DATA IN THIS EXERCISE:

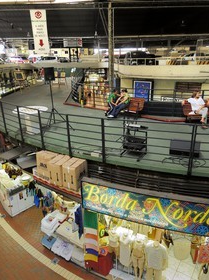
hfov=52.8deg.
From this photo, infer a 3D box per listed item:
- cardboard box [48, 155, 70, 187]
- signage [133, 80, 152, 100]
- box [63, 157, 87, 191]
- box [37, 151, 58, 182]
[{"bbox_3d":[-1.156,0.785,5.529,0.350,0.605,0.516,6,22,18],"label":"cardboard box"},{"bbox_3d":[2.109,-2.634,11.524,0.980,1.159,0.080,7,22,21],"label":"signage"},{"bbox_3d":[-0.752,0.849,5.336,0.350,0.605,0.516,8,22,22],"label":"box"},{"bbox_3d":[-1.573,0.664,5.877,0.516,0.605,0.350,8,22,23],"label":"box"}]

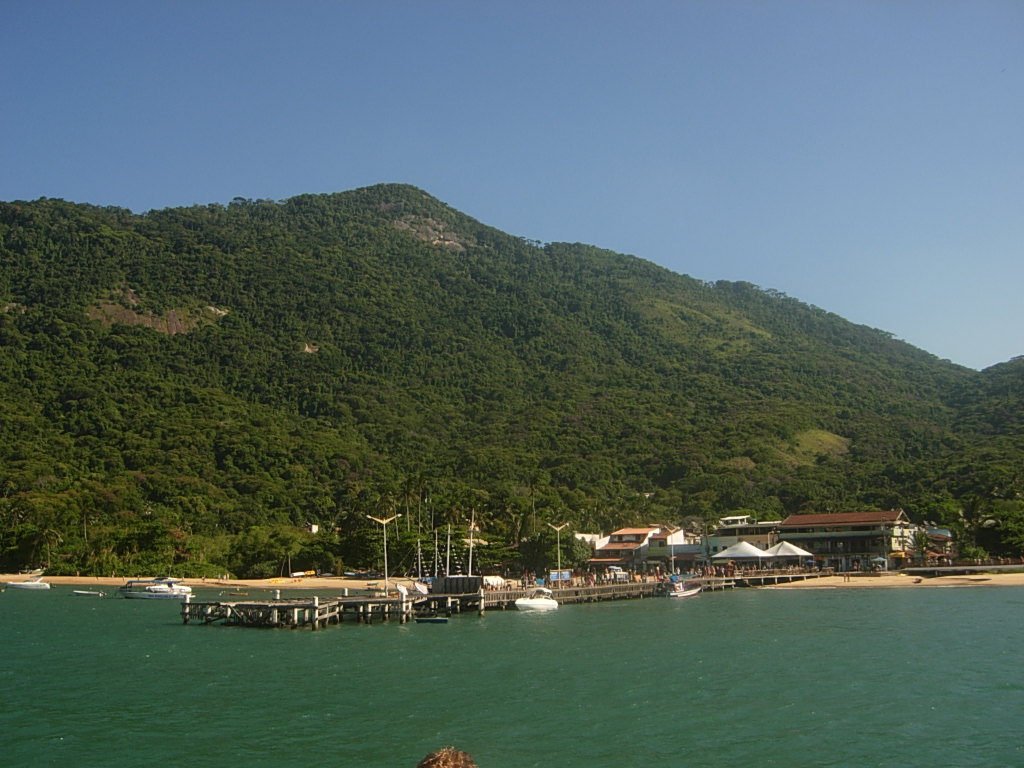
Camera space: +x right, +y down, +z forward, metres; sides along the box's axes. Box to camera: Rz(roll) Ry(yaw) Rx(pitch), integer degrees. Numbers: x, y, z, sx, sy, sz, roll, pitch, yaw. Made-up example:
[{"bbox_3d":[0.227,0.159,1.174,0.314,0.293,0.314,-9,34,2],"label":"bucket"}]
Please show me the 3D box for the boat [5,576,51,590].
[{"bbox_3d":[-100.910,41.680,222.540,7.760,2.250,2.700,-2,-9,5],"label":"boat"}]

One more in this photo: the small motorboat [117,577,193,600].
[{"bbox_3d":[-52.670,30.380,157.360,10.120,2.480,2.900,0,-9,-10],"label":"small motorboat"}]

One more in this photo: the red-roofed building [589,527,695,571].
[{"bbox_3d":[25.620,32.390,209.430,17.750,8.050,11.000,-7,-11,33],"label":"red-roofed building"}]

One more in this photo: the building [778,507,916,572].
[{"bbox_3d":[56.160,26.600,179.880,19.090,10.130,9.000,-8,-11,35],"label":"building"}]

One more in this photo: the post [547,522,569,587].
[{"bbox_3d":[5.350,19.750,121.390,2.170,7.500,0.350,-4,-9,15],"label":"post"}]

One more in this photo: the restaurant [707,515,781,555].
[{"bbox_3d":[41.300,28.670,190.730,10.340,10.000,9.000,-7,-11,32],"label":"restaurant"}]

==

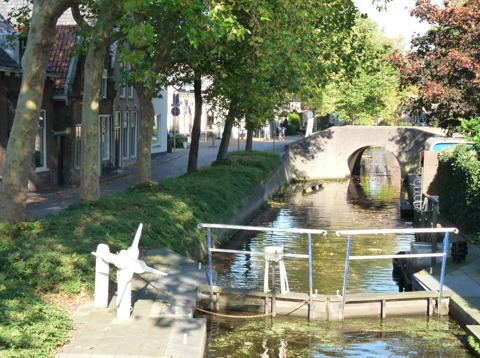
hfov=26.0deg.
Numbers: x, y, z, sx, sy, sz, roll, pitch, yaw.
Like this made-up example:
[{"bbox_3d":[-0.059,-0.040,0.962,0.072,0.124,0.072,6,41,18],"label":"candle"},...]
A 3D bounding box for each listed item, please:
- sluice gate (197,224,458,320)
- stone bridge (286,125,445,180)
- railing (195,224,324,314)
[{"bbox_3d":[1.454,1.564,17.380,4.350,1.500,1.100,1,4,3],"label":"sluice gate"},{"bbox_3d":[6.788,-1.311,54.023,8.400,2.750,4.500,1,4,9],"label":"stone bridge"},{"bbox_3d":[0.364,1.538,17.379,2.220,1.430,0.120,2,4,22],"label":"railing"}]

* * *

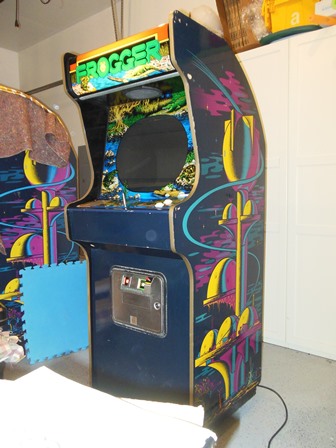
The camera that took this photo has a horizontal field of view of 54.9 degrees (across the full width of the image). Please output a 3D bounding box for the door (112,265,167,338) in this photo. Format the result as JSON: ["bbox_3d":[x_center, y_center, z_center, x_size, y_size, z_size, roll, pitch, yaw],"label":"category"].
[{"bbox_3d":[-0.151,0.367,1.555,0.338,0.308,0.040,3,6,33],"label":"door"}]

WHAT THE TASK ASKS: Give only the number of lines in the preceding material that contain the string "example".

SOLUTION TO THIS TASK: 2